START SOURCE DATA

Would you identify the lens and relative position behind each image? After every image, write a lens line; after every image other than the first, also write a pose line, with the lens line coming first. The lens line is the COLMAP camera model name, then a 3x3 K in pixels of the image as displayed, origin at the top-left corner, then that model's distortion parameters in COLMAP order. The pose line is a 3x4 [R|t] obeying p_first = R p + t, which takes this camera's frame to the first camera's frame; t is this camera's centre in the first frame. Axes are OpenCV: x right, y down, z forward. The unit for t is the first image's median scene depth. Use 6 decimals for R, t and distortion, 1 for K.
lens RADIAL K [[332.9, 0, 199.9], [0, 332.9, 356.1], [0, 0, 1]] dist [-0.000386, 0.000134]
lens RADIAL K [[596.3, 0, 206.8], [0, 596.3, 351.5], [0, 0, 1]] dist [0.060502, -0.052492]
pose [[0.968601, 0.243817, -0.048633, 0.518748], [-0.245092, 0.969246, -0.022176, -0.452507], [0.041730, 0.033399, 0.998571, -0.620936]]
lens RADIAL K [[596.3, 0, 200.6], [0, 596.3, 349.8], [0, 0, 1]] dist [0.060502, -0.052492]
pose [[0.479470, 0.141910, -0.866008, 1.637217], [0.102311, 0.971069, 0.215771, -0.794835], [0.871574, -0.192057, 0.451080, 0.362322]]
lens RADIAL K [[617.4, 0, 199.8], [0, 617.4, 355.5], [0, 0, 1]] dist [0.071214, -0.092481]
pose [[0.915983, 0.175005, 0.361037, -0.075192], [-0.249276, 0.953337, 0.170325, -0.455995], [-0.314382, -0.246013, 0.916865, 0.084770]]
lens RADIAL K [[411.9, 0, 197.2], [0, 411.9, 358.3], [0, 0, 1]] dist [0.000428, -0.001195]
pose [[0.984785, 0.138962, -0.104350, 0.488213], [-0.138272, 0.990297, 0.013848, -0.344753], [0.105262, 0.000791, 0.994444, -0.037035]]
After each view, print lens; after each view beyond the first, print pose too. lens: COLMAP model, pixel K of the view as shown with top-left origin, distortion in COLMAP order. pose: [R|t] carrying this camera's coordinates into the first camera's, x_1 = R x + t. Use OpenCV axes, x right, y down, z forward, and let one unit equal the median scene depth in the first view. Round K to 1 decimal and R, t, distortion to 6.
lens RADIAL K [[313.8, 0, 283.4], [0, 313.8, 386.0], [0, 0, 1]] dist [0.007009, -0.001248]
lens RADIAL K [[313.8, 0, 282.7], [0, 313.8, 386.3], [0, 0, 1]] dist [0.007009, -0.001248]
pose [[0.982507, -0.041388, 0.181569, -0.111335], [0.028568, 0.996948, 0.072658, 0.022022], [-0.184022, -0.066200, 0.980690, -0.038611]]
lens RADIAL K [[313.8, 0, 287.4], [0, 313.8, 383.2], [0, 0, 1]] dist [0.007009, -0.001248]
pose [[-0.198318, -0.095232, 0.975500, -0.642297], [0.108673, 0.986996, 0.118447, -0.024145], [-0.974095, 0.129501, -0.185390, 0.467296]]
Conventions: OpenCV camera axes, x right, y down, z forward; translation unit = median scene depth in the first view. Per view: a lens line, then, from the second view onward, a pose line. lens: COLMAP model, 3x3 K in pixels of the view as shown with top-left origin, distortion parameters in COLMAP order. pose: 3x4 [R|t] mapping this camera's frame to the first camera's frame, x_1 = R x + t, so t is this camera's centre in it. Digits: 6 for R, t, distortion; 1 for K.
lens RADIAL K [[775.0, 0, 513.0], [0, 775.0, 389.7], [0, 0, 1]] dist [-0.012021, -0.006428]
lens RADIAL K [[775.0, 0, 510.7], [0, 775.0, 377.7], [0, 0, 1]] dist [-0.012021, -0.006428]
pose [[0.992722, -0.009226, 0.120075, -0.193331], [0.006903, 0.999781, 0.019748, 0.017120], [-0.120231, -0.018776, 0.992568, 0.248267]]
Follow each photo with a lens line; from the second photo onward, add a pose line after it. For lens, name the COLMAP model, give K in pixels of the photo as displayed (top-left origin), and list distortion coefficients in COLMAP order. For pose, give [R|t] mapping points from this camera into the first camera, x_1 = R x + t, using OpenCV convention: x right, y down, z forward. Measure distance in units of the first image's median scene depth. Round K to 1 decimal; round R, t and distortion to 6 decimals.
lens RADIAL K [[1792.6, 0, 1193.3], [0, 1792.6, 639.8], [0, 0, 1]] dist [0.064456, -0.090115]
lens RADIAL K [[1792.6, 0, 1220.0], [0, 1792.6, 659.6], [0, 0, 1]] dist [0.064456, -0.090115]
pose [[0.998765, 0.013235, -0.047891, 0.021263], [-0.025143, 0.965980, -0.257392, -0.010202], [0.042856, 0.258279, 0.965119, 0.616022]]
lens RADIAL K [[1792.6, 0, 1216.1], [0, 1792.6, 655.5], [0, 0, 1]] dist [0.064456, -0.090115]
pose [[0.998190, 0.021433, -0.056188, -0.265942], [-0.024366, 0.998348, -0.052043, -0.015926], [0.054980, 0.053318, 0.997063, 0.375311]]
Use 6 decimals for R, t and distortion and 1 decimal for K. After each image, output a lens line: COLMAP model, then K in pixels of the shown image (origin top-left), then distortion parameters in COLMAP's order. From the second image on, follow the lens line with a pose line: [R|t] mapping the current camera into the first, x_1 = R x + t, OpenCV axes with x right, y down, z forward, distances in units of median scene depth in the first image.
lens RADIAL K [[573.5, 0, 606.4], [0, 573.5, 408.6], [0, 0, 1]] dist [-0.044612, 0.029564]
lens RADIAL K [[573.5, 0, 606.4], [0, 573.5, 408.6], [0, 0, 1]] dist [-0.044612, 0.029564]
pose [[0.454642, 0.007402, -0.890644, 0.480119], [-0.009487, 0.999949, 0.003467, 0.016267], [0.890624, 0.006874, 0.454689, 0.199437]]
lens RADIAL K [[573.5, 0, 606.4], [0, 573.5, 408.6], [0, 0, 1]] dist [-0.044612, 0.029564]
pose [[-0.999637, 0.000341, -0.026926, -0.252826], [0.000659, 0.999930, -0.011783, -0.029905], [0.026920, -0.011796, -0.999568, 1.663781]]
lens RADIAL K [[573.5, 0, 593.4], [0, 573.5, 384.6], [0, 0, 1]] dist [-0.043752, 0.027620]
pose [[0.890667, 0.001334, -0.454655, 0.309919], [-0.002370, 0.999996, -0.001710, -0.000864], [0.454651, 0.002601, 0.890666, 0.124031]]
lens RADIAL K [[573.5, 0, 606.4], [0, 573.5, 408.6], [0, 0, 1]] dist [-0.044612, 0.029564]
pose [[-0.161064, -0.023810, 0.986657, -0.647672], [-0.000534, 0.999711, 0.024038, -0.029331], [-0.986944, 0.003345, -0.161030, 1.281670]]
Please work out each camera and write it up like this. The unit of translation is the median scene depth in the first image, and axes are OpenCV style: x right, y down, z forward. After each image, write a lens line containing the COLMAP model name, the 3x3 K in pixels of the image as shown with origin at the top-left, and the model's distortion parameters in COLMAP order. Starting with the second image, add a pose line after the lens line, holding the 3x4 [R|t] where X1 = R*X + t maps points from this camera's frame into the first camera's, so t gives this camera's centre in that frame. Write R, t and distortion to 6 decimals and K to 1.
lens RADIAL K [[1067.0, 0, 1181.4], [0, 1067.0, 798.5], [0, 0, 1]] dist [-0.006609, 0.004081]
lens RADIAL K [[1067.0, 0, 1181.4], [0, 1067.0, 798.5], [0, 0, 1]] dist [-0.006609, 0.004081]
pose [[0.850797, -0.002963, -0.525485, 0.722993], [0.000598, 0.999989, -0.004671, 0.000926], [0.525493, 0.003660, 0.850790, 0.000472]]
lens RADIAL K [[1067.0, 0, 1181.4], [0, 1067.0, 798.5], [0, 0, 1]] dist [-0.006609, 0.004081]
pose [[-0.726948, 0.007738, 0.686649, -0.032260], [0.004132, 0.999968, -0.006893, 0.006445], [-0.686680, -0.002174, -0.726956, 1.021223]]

END SOURCE DATA

**EXERCISE DETAILS**
Could you quote, exactly as they appear, the line containing "Please work out" and every line after it to the end of the records above?

**EXERCISE RESULT**
Please work out each camera and write it up like this. The unit of translation is the median scene depth in the first image, and axes are OpenCV style: x right, y down, z forward. After each image, write a lens line containing the COLMAP model name, the 3x3 K in pixels of the image as shown with origin at the top-left, and the model's distortion parameters in COLMAP order. Starting with the second image, add a pose line after the lens line, holding the 3x4 [R|t] where X1 = R*X + t maps points from this camera's frame into the first camera's, so t gives this camera's centre in that frame. Write R, t and distortion to 6 decimals and K to 1.
lens RADIAL K [[1067.0, 0, 1181.4], [0, 1067.0, 798.5], [0, 0, 1]] dist [-0.006609, 0.004081]
lens RADIAL K [[1067.0, 0, 1181.4], [0, 1067.0, 798.5], [0, 0, 1]] dist [-0.006609, 0.004081]
pose [[0.850797, -0.002963, -0.525485, 0.722993], [0.000598, 0.999989, -0.004671, 0.000926], [0.525493, 0.003660, 0.850790, 0.000472]]
lens RADIAL K [[1067.0, 0, 1181.4], [0, 1067.0, 798.5], [0, 0, 1]] dist [-0.006609, 0.004081]
pose [[-0.726948, 0.007738, 0.686649, -0.032260], [0.004132, 0.999968, -0.006893, 0.006445], [-0.686680, -0.002174, -0.726956, 1.021223]]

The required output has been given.